Organizations and property managers operating under intense pressures in our “new norm” share an incredible responsibility as they scramble to implement effective safety and security policies for the screening of employees and visitors as they return to work.
In our current state, dynamics are changing daily and there simply is no playbook for outlining this process. How do you even share best practices when no one really knows exactly what “right” is supposed to look like?
An interesting nuance we’re also seeing is the emergence of new stakeholders in the safety and security discussion. Development of robust facility preparedness plans involve compliance considerations and may have legal implications that bear significant complexity in policy making processes, reaching beyond traditional security, operations and facilities functions to include HR and/or executive environmental health and safety (EHS) sponsors.
It’s a bit of a balancing act to say the least – proposed policies subjecting employees to various screening practices may follow WHO, CDC, federal, state and local government safety recommendations; however, organizations must also traverse legal lines concerning standards in the areas of data privacy and employee rights, and adherence to updated safety guidance being provided by the EEOC, ADA, OSHA, and with other relevant regulatory bodies depending on industry.
The Tech Rush
With urgency mounting to create safer workplace environments, employers are turning to a growing number of technology solutions to enhance screening practices and security protocols, looking for ways to help mitigate the risk of exposure to COVID-19 in their facilities.

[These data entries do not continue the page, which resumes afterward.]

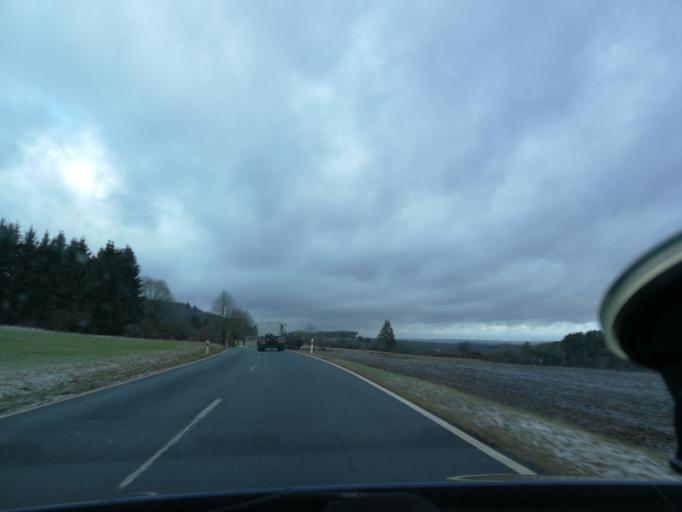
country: DE
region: Rheinland-Pfalz
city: Oberehe-Stroheich
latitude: 50.2967
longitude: 6.7579
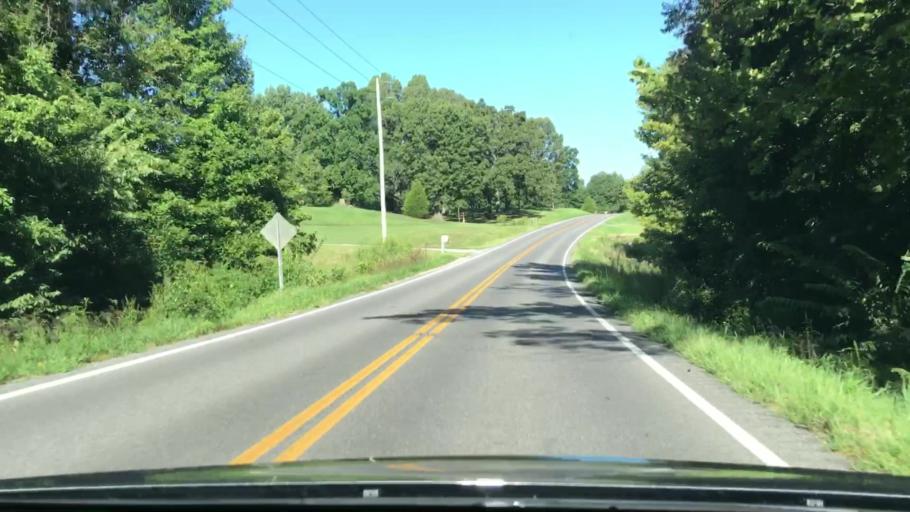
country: US
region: Kentucky
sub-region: Graves County
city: Mayfield
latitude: 36.7739
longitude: -88.5029
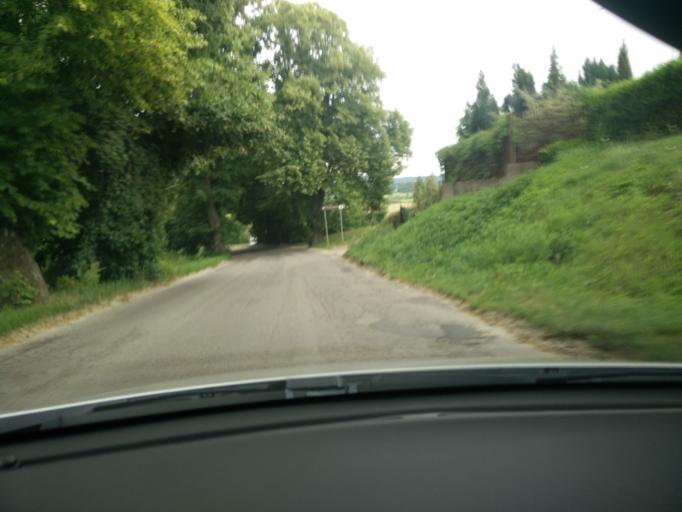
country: PL
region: Pomeranian Voivodeship
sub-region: Powiat pucki
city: Mrzezino
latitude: 54.6500
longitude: 18.4326
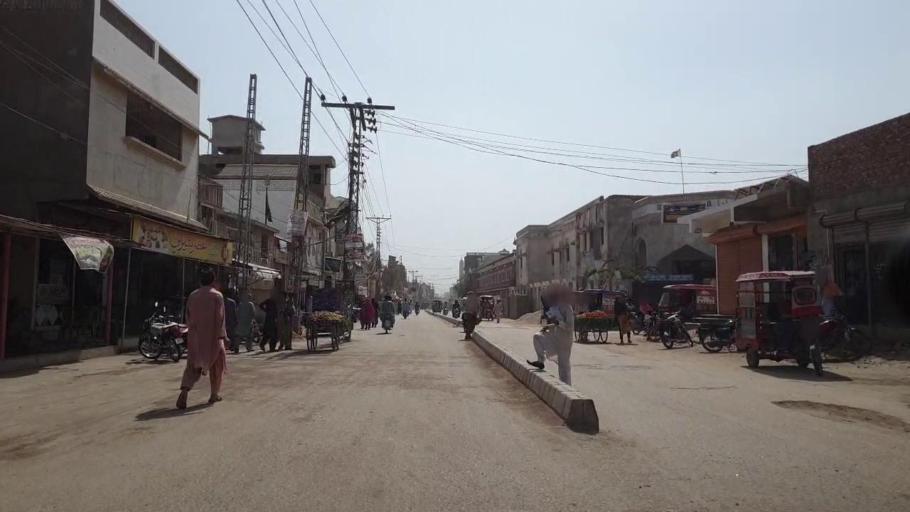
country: PK
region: Sindh
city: Matli
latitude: 25.0452
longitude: 68.6560
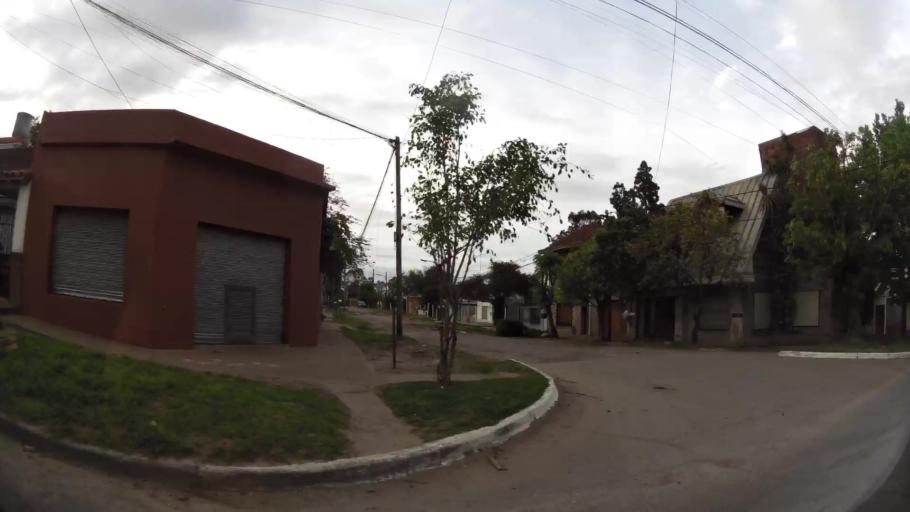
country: AR
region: Buenos Aires
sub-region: Partido de Quilmes
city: Quilmes
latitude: -34.7255
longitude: -58.2368
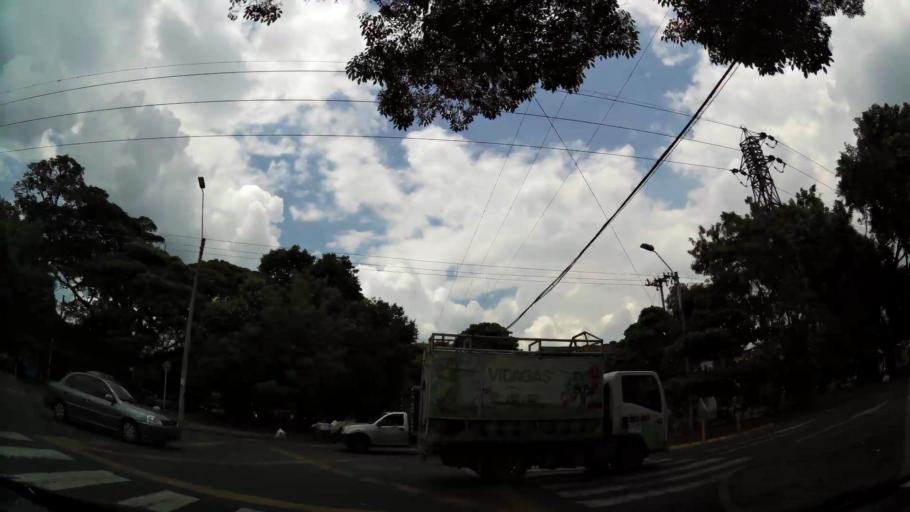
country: CO
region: Valle del Cauca
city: Cali
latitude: 3.4666
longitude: -76.4978
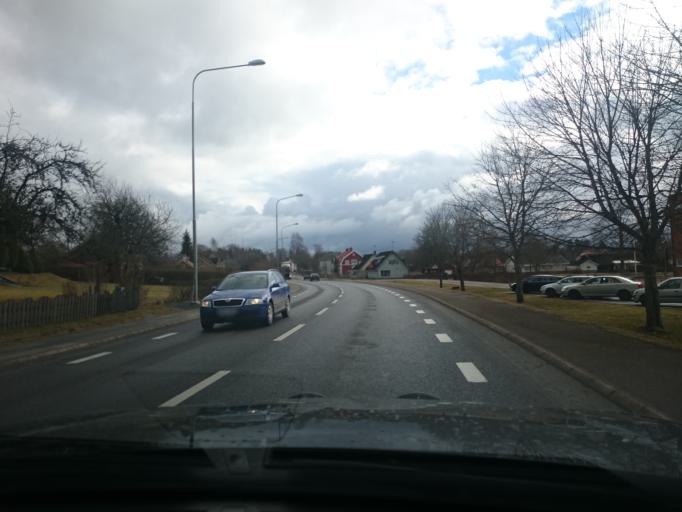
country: SE
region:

To their credit, technology manufacturers have wasted no time pivoting to step up and answer that call. Options range from human temperature detection devices and advanced distance-factor video analytics to contact-tracing and occupancy counting systems as well as an array of other offerings. The tech landscape is evolving rapidly.

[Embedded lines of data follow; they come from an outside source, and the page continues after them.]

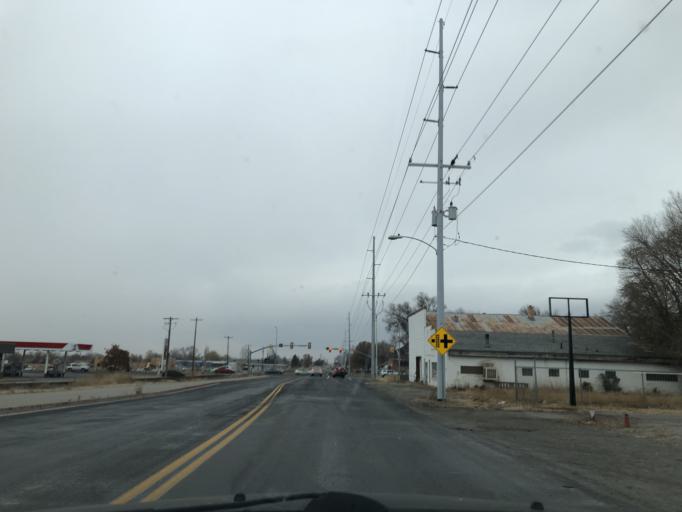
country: US
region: Utah
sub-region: Cache County
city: Logan
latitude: 41.7342
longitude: -111.8497
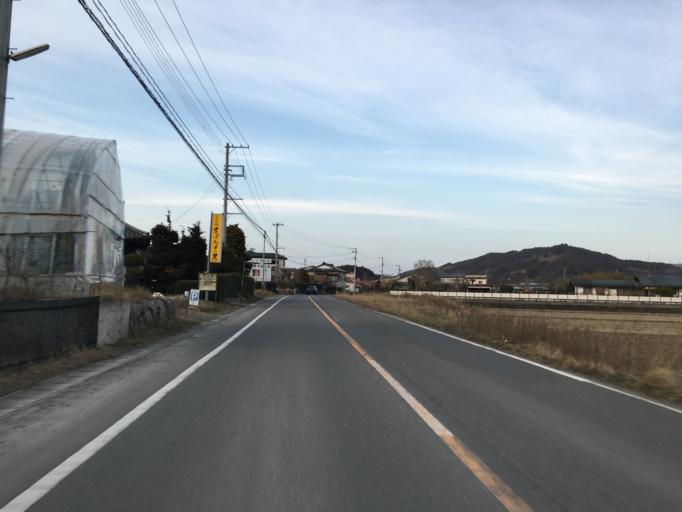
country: JP
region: Ibaraki
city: Daigo
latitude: 36.9393
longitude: 140.4053
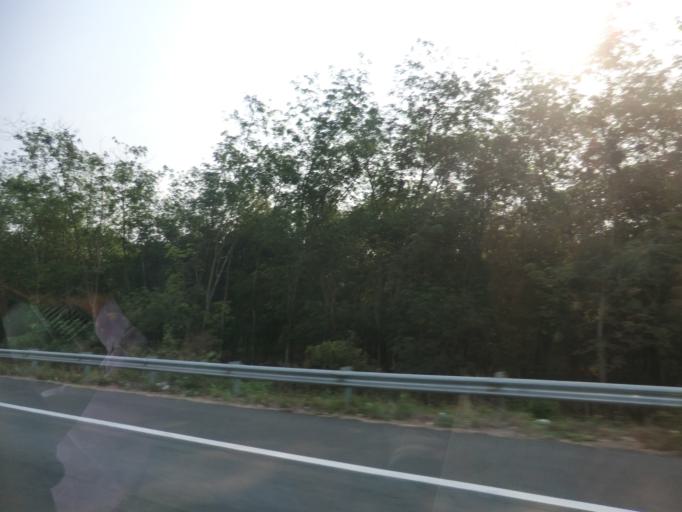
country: VN
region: Dong Nai
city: Thong Nhat
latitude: 10.9231
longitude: 107.1649
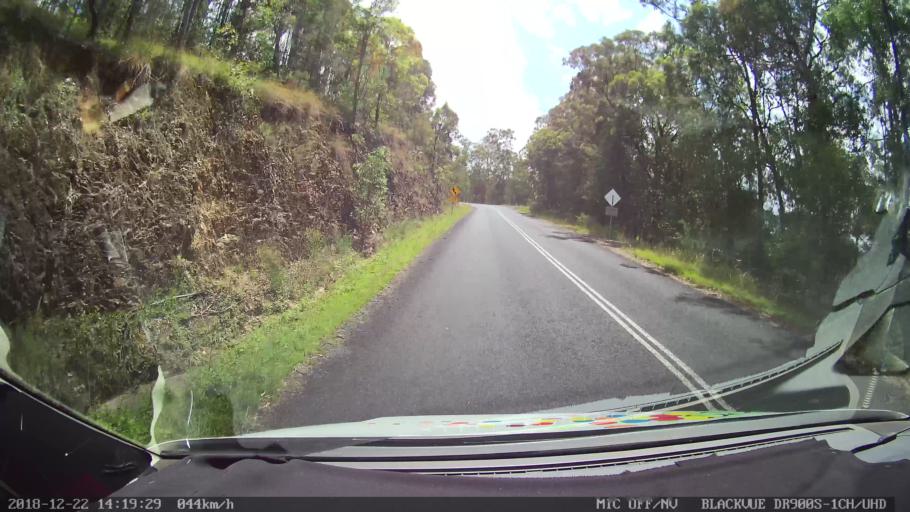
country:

While needs are critical at this juncture, it’s imperative that organizations exploring these solutions are doing their due diligence to properly qualify technologies, with careful consideration for application and use-case scenarios, as they are not without their limitations.

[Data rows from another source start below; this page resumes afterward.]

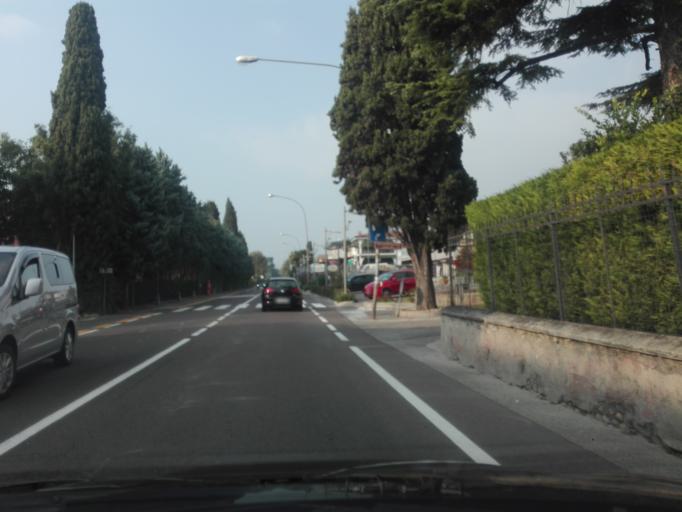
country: IT
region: Veneto
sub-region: Provincia di Verona
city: Lazise
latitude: 45.5083
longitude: 10.7343
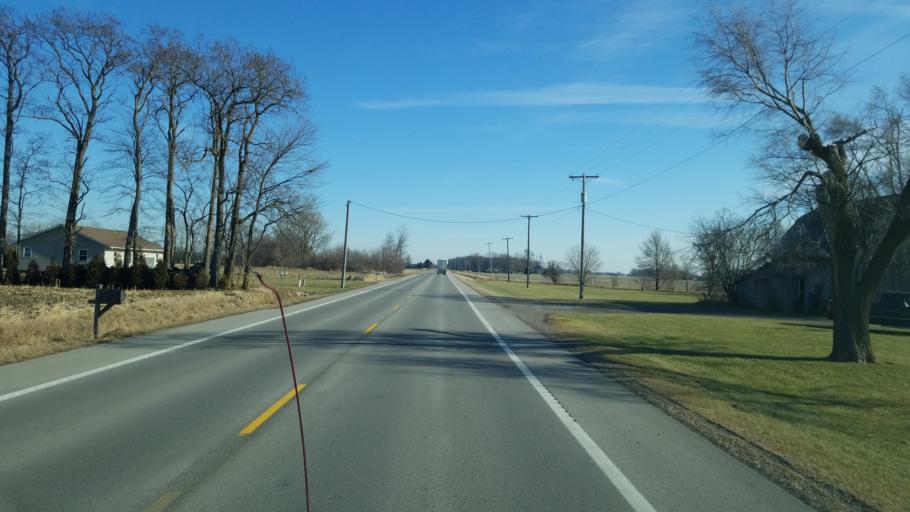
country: US
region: Ohio
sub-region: Henry County
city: Liberty Center
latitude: 41.3712
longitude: -83.9783
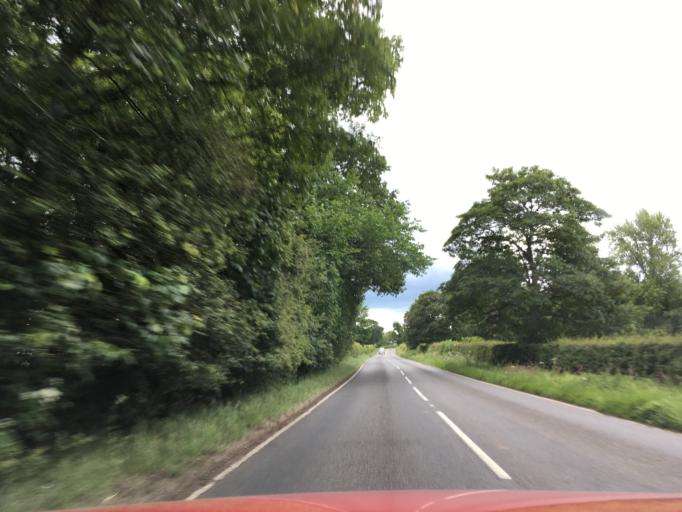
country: GB
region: England
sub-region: Central Bedfordshire
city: Potsgrove
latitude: 51.9713
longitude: -0.6425
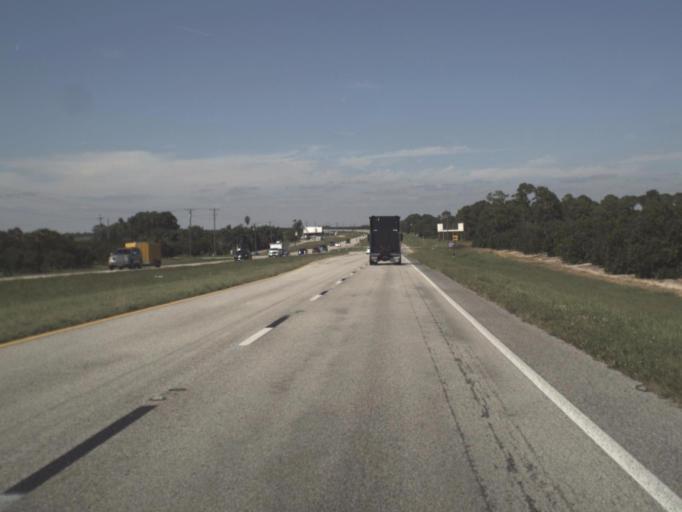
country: US
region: Florida
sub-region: Highlands County
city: Lake Placid
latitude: 27.3410
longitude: -81.3863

Organizations should also note that from a dependability and reliability standpoint, some technologies may still be somewhat unproven, or especially temperamental based on environmental factors, which can impact their overall effectiveness.
Additionally, the introduction of standalone solutions to solve for a particular short-term need poses some more challenges, as they can be somewhat one-dimensional, and will play a relatively small role as an individual component of a more comprehensive safety and security plan.
Key questions for stakeholders as they explore tech options include:
- How well do physical technologies fit within our architecture or ecosystem?
- Who is going to administer these systems and at what cost?
- How are we going to manage the data they generate?
Visitor Safety and Security Screening
To varying extents, system silos and data management challenges existed prior to the current crisis. With the implementation of effective employee screening solutions, there is a renewed vigor around addressing inefficiencies and the lack of aggregated systems data associated with visitor registration and credential management processes and reporting.
The proper vetting to grant facility access to contractors, vendors, customers and other visitors is not exactly frictionless. It continues to be a largely manual and time-consuming process. From manned guards to personnel to plain old pen and paper, visitor access management is somewhat clunky, and can be painful when it comes to pulling information together for auditing or compliance purposes. Not to mention that in today’s environment, every physical touchpoint introduces the risk for contagion.
Physical Identity and Access Management Integration
With all the safety and security complexities employers and property managers are facing, there are some practical technologies organizations can leverage to help solve for challenges we’ve highlighted in this article.
Making facilities safer, smarter and more secure is no longer an intangible goal or lofty tagline.
Additional capabilities include the development of customized business process workflows for varying industries and environments, with dashboard views to help centralize data management and reporting for compliance purposes, while maintaining security integrity and data privacy protocols.
The ability to bridge the gap between physical and logical security assets, to eliminate system silos and provide unification and compliance governance across enterprise security platforms make this solution worthy of a hard look. The good news is a PIAM solution integration can be deployed without the need to “forklift” out or rip and replace legacy systems’ architecture and investments.